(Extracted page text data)
══════════

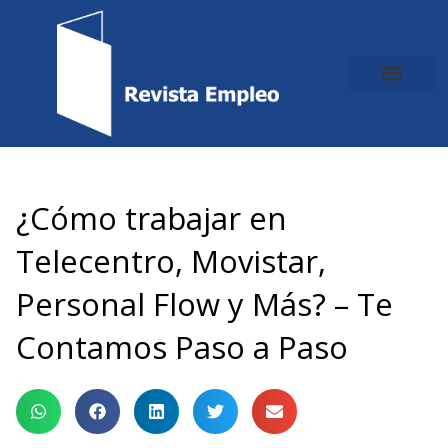
Ir
al
contenido
¿Cómo trabajar en
Telecentro, Movistar,
Personal Flow y Más? – Te
Contamos Paso a Paso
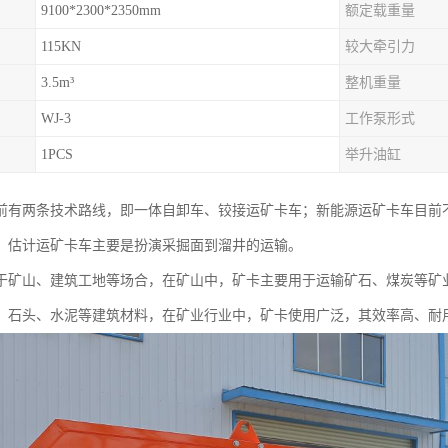
9100*2300*2350mm
额定载重量
115KN
较大牵引力
3.5m³
整机重量
WJ-3
工作泵形式
1PCS
举升油缸
前有两条技术路线，即一体自卸车、铰接运矿卡车；新能源运矿卡车目前
，估计运矿卡车主要是扮演采掘面到溜井的运输。
于矿山、建筑工地等场合，在矿山中，矿卡主要用于运输矿石、煤炭等矿
、石头、水泥等建筑材料，在矿业行业中，矿卡使用广泛，其效率高、耐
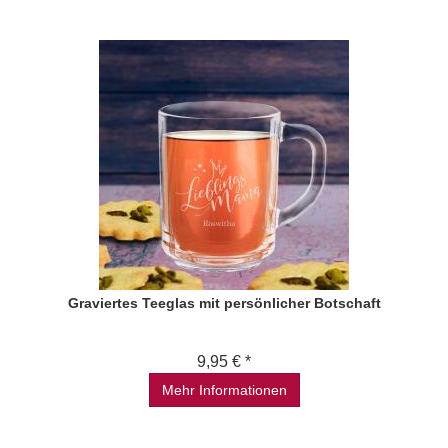
Graviertes Teeglas mit persönlicher Botschaft
9,95 € *
Mehr Informationen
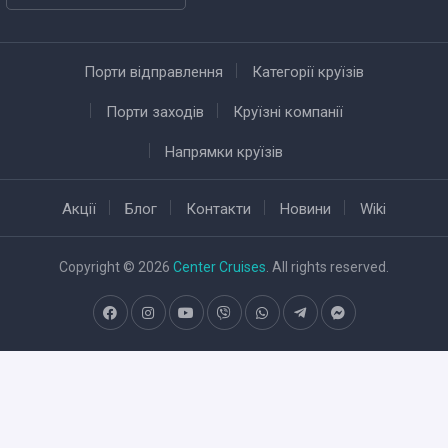
Порти відправлення
Категорії круїзів
Порти заходів
Круїзні компанії
Напрямки круїзів
Акції
Блог
Контакти
Новини
Wiki
Copyright © 2026
Center Cruises
. All rights reserved.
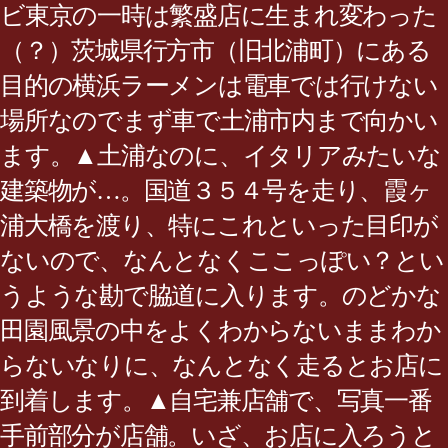
ビ東京の一時は繁盛店に生まれ変わった
（？）茨城県行方市（旧北浦町）にある
目的の横浜ラーメンは電車では行けない
場所なのでまず車で土浦市内まで向かい
ます。▲土浦なのに、イタリアみたいな
建築物が…。国道３５４号を走り、霞ヶ
浦大橋を渡り、特にこれといった目印が
ないので、なんとなくここっぽい？とい
うような勘で脇道に入ります。のどかな
田園風景の中をよくわからないままわか
らないなりに、なんとなく走るとお店に
到着します。▲自宅兼店舗で、写真一番
手前部分が店舗。いざ、お店に入ろうと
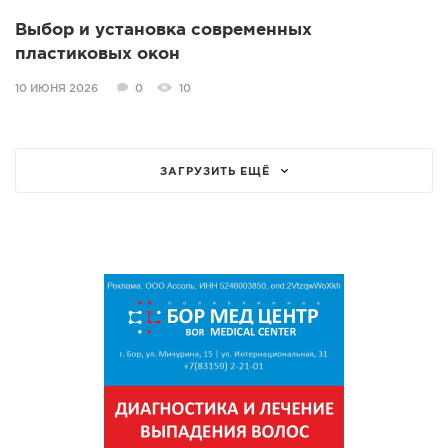
Выбор и установка современных
пластиковых окон
10 ИЮНЯ 2026
0
10
ЗАГРУЗИТЬ ЕЩЁ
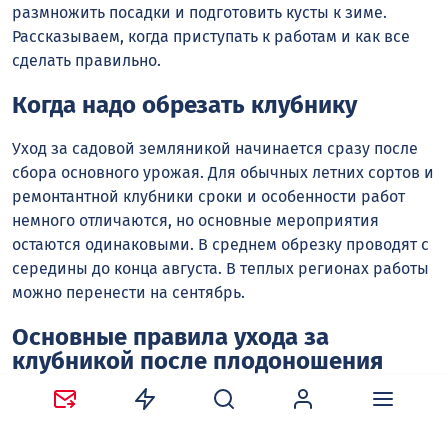
размножить посадки и подготовить кусты к зиме.
Рассказываем, когда приступать к работам и как все
сделать правильно.
Когда надо обрезать клубнику
Уход за садовой земляникой начинается сразу после
сбора основного урожая. Для обычных летних сортов и
ремонтантной клубники сроки и особенности работ
немного отличаются, но основные мероприятия
остаются одинаковыми. В среднем обрезку проводят с
середины до конца августа. В теплых регионах работы
можно перенести на сентябрь.
Основные правила ухода за
клубникой после плодоношения
Сначала нужно осмотреть кусты и удалить больные,
старые и поврежденные листья. Если на листовых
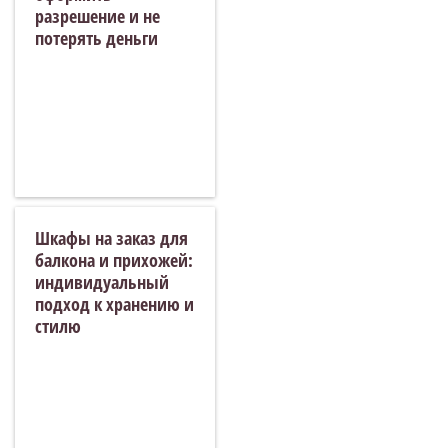
разрешение и не
потерять деньги
Шкафы на заказ для
балкона и прихожей:
индивидуальный
подход к хранению и
стилю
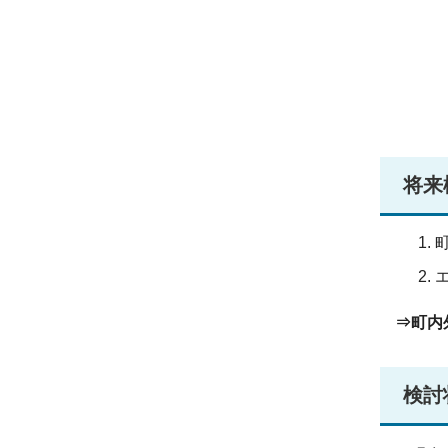
将来
⇒町内
検討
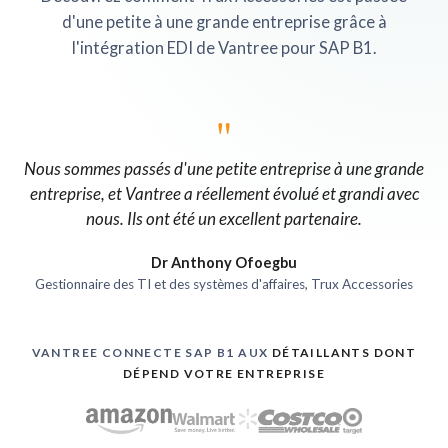
d'une petite à une grande entreprise grâce à
l'intégration EDI de Vantree pour SAP B1.
"
Nous sommes passés d'une petite entreprise à une grande
entreprise, et Vantree a réellement évolué et grandi avec
nous. Ils ont été un excellent partenaire.
Dr Anthony Ofoegbu
Gestionnaire des TI et des systèmes d'affaires, Trux Accessories
VANTREE CONNECTE SAP B1 AUX
DÉTAILLANTS DONT
DÉPEND VOTRE ENTREPRISE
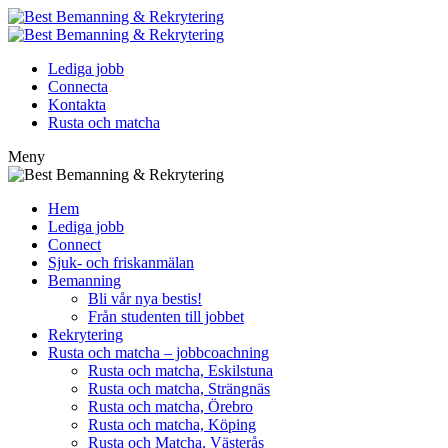
Lediga jobb
Connecta
Kontakta
Rusta och matcha
Meny
Hem
Lediga jobb
Connect
Sjuk- och friskanmälan
Bemanning
Bli vår nya bestis!
Från studenten till jobbet
Rekrytering
Rusta och matcha – jobbcoachning
Rusta och matcha, Eskilstuna
Rusta och matcha, Strängnäs
Rusta och matcha, Örebro
Rusta och matcha, Köping
Rusta och Matcha, Västerås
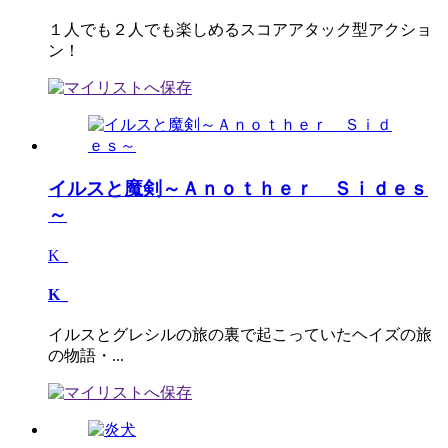
１人でも２人でも楽しめるスコアアタック型アクショ
ン！
イルスと魔剣～Ａｎｏｔｈｅｒ Ｓｉｄｅｓ
～
K_
K_
イルスとグレシルの旅の裏で起こっていたヘイズの旅
の物語・...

══════════

Reproduce every line above as written, skipping pictures.

Ir
al
contenido
¿Cómo trabajar en
Telecentro, Movistar,
Personal Flow y Más? – Te
Contamos Paso a Paso
9100*2300*2350mm
额定载重量
115KN
较大牵引力
3.5m³
整机重量
WJ-3
工作泵形式
1PCS
举升油缸
前有两条技术路线，即一体自卸车、铰接运矿卡车；新能源运矿卡车目前
，估计运矿卡车主要是扮演采掘面到溜井的运输。
于矿山、建筑工地等场合，在矿山中，矿卡主要用于运输矿石、煤炭等矿
、石头、水泥等建筑材料，在矿业行业中，矿卡使用广泛，其效率高、耐
Graviertes Teeglas mit persönlicher Botschaft
9,95 € *
Mehr Informationen
Порти відправлення
Категорії круїзів
Порти заходів
Круїзні компанії
Напрямки круїзів
Акції
Блог
Контакти
Новини
Wiki
Copyright © 2026
Center Cruises
. All rights reserved.
ビ東京の一時は繁盛店に生まれ変わった
（？）茨城県行方市（旧北浦町）にある
目的の横浜ラーメンは電車では行けない
場所なのでまず車で土浦市内まで向かい
ます。▲土浦なのに、イタリアみたいな
建築物が…。国道３５４号を走り、霞ヶ
浦大橋を渡り、特にこれといった目印が
ないので、なんとなくここっぽい？とい
うような勘で脇道に入ります。のどかな
田園風景の中をよくわからないままわか
らないなりに、なんとなく走るとお店に
到着します。▲自宅兼店舗で、写真一番
手前部分が店舗。いざ、お店に入ろうと
Выбор и установка современных
пластиковых окон
10 ИЮНЯ 2026
0
10
ЗАГРУЗИТЬ ЕЩЁ
размножить посадки и подготовить кусты к зиме.
Рассказываем, когда приступать к работам и как все
сделать правильно.
Когда надо обрезать клубнику
Уход за садовой земляникой начинается сразу после
сбора основного урожая. Для обычных летних сортов и
ремонтантной клубники сроки и особенности работ
немного отличаются, но основные мероприятия
остаются одинаковыми. В среднем обрезку проводят с
середины до конца августа. В теплых регионах работы
можно перенести на сентябрь.
Основные правила ухода за
клубникой после плодоношения
Сначала нужно осмотреть кусты и удалить больные,
старые и поврежденные листья. Если на листовых
разрешение и не
потерять деньги
Шкафы на заказ для
балкона и прихожей:
индивидуальный
подход к хранению и
стилю
将来
⇒町内
検討
d'une petite à une grande entreprise grâce à
l'intégration EDI de Vantree pour SAP B1.
"
Nous sommes passés d'une petite entreprise à une grande
entreprise, et Vantree a réellement évolué et grandi avec
nous. Ils ont été un excellent partenaire.
Dr Anthony Ofoegbu
Gestionnaire des TI et des systèmes d'affaires, Trux Accessories
VANTREE CONNECTE SAP B1 AUX
DÉTAILLANTS DONT
DÉPEND VOTRE ENTREPRISE
Lediga jobb
Connecta
Kontakta
Rusta och matcha
Meny
Hem
Lediga jobb
Connect
Sjuk- och friskanmälan
Bemanning
Bli vår nya bestis!
Från studenten till jobbet
Rekrytering
Rusta och matcha – jobbcoachning
Rusta och matcha, Eskilstuna
Rusta och matcha, Strängnäs
Rusta och matcha, Örebro
Rusta och matcha, Köping
Rusta och Matcha, Västerås
１人でも２人でも楽しめるスコアアタック型アクショ
ン！
イルスと魔剣～Ａｎｏｔｈｅｒ Ｓｉｄｅｓ
～
K_
K_
イルスとグレシルの旅の裏で起こっていたヘイズの旅
の物語・...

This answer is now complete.